I need a reliable way to hash a string and I need the value to be consistent in debug and release mode. I would like to avoid writing my own hashing function if possible.
Why does this happen?
FYI, reflector gives me:
[ReliabilityContract(Consistency.WillNotCorruptState, Cer.MayFail), SecuritySafeCritical]
public override unsafe int GetHashCode()
{
fixed (char* str = ((char*) this))
{
char* chPtr = str;
int num = 0x15051505;
int num2 = num;
int* numPtr = (int*) chPtr;
for (int i = this.Length; i > 0; i -= 4)
{
num = (((num << 5) + num) + (num >> 0x1b)) ^ numPtr[0];
if (i <= 2)
{
break;
}
num2 = (((num2 << 5) + num2) + (num2 >> 0x1b)) ^ numPtr[1];
numPtr += 2;
}
return (num + (num2 * 0x5d588b65));
}
}
GetHashCode()
is not what you should be using to hash a string, almost 100% of the time. Without knowing what you're doing, I recommend that you use an actual hash algorithm, like SHA-1:
using(System.Security.Cryptography.SHA1Managed hp = new System.Security.Cryptography.SHA1Managed()) {
// Use hp.ComputeHash(System.Text.Encoding.ASCII (or Unicode, UTF8, UTF16, or UTF32 or something...).GetBytes(theString) to compute the hash code.
}
Update: For something a little bit faster, there's also SHA1Cng
, which is significantly faster than SHA1Managed
.
Here's a better approach that is much faster than SHA and you can replace the modified GetHasCode with it: C# fast hash murmur2
There are several implementations with different levels of "unmanaged" code, so if you need fully managed it's there and if you can use unsafe it's there too.
/// <summary>
/// Default implementation of string.GetHashCode is not consistent on different platforms (x32/x64 which is our case) and frameworks.
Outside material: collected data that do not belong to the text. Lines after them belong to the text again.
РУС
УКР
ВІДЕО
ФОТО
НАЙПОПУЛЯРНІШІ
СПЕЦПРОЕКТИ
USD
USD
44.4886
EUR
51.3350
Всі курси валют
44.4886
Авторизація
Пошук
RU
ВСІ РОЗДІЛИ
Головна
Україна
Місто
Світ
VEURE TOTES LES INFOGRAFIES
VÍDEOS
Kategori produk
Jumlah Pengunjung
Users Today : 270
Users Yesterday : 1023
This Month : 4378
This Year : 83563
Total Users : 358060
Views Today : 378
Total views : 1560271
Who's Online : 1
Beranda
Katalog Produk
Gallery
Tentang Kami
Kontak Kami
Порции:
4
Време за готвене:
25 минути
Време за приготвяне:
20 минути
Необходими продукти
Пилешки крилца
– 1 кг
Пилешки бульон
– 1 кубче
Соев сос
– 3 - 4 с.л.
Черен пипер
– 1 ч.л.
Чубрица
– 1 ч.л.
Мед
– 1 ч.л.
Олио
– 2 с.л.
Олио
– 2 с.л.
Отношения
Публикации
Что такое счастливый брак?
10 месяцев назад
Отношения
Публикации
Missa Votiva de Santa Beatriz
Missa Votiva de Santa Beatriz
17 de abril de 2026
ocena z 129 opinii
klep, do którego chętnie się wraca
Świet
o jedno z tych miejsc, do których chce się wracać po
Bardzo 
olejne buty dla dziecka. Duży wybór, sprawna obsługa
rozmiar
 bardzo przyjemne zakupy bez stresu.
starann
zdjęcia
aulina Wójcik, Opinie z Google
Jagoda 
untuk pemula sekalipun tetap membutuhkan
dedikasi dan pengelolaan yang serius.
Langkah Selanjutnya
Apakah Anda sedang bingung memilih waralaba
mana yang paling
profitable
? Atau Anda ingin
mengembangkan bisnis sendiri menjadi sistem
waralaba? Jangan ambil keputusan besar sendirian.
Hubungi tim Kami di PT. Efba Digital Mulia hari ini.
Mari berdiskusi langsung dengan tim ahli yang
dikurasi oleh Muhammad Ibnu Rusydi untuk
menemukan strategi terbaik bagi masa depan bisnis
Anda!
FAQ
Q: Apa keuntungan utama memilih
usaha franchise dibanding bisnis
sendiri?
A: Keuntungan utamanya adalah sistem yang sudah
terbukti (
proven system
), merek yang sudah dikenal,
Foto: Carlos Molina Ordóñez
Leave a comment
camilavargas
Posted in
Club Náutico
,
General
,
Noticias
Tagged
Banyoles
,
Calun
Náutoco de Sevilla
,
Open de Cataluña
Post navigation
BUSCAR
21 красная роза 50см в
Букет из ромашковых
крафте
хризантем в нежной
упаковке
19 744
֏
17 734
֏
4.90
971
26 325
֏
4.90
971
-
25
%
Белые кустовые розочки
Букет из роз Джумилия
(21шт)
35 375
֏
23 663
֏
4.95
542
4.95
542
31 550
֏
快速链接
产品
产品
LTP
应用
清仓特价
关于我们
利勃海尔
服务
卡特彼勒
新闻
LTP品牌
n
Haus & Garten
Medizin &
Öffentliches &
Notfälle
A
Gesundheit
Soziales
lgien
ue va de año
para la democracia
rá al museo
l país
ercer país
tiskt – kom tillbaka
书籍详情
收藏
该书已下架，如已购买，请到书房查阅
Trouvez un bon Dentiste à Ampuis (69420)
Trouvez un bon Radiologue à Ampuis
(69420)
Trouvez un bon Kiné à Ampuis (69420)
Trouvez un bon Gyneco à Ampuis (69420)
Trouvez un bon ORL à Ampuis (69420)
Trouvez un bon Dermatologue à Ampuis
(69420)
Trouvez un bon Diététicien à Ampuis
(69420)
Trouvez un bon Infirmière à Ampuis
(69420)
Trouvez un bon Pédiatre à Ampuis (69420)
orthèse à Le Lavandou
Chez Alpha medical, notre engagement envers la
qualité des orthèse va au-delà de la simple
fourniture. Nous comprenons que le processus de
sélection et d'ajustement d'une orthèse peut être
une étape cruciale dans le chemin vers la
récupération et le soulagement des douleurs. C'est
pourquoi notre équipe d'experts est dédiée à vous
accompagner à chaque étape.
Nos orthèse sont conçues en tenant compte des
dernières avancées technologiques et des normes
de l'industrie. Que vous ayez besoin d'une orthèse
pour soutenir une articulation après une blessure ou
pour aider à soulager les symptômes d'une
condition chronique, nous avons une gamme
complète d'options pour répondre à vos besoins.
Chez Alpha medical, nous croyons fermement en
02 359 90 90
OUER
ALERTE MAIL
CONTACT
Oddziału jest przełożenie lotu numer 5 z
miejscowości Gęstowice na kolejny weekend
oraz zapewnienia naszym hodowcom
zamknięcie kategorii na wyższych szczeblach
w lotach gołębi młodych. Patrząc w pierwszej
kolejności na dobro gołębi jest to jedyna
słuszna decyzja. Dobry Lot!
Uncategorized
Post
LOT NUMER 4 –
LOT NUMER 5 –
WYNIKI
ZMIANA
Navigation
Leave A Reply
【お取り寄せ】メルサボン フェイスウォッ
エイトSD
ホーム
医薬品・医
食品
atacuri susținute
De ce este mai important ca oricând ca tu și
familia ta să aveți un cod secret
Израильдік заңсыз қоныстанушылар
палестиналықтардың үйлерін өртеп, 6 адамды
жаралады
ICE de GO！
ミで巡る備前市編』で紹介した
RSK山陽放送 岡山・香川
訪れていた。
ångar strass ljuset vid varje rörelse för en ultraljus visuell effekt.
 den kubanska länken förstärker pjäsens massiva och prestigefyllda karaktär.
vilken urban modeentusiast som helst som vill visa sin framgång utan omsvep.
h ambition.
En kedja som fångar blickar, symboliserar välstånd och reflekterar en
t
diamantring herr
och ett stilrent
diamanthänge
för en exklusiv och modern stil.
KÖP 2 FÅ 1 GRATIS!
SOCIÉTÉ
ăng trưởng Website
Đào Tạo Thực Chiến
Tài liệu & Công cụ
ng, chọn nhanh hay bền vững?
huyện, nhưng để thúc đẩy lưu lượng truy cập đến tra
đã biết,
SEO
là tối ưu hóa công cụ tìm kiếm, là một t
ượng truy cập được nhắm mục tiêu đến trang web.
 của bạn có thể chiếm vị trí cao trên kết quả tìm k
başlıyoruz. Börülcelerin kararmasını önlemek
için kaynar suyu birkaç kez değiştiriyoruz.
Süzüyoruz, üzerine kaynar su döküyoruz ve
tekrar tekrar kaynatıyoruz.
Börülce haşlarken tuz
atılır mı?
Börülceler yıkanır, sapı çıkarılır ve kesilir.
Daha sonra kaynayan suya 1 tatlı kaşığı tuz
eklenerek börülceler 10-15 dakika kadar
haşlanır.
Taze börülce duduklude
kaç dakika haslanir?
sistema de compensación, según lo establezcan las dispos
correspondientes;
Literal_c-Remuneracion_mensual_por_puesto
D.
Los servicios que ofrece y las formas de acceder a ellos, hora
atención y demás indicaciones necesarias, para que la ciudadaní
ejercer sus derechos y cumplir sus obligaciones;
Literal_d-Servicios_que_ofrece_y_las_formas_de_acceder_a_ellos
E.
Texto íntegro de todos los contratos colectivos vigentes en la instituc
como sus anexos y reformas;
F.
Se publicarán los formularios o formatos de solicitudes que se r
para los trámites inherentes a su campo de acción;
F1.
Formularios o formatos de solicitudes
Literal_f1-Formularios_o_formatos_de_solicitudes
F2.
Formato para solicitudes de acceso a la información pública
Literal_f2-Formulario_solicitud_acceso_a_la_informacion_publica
/// FNV-1a - (Fowler/Noll/Vo) is a fast, consistent, non-cryptographic hash algorithm with good dispersion. (see http://isthe.com/chongo/tech/comp/fnv/#FNV-1a)
/// </summary>
private static int GetFNV1aHashCode(string str)
{
if (str == null)
return 0;
var length = str.Length;
// original FNV-1a has 32 bit offset_basis = 2166136261 but length gives a bit better dispersion (2%) for our case where all the strings are equal length, for example: "3EC0FFFF01ECD9C4001B01E2A707"
int hash = length;
for (int i = 0; i != length; ++i)
hash = (hash ^ str[i]) * 16777619;
return hash;
}
I guess this implementation is slower than the unsafe one posted here. But it's much simpler and safe. Works good in case super speed is not needed.